--- Source information ---

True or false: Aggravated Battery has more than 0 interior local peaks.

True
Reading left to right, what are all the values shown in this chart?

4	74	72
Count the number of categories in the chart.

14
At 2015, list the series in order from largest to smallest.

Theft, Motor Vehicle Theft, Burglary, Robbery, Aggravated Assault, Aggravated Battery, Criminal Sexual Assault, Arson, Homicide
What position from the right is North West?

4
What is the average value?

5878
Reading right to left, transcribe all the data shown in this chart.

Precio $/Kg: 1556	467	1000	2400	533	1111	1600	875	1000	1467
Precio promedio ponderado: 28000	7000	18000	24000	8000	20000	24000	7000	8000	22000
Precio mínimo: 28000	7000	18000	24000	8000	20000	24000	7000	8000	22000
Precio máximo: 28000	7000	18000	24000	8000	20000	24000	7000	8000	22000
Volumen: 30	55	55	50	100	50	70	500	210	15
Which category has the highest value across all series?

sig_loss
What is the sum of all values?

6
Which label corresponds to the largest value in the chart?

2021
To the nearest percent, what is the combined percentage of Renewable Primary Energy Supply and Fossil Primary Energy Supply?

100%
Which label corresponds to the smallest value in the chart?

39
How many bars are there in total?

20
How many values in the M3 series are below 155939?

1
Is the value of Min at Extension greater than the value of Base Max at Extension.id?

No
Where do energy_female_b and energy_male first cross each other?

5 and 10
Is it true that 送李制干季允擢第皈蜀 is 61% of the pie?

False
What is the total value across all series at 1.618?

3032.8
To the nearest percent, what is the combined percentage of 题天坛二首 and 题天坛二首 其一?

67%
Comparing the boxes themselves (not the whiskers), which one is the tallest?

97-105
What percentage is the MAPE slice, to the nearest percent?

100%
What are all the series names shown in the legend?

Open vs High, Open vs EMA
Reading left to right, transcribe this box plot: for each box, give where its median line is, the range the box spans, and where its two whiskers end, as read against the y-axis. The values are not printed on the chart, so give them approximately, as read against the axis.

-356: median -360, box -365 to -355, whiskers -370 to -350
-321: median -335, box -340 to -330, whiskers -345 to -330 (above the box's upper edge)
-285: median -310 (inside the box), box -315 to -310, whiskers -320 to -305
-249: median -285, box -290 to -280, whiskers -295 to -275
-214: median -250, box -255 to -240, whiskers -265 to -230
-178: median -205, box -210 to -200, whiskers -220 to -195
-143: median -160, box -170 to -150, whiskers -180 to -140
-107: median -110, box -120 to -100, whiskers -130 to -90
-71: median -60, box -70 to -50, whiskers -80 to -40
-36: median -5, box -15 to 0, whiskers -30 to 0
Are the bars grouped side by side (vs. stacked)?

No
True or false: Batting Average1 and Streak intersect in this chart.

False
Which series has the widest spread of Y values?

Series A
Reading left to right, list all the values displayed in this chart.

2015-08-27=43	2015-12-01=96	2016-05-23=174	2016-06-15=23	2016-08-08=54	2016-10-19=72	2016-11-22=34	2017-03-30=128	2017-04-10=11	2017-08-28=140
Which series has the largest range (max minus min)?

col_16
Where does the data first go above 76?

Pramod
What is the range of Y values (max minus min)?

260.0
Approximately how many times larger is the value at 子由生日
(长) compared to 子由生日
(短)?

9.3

---

- _Your instructions_: Count the lines in the entries above that contain the string "smallest". Reply with the number only.

- _Response for this exercise_: 2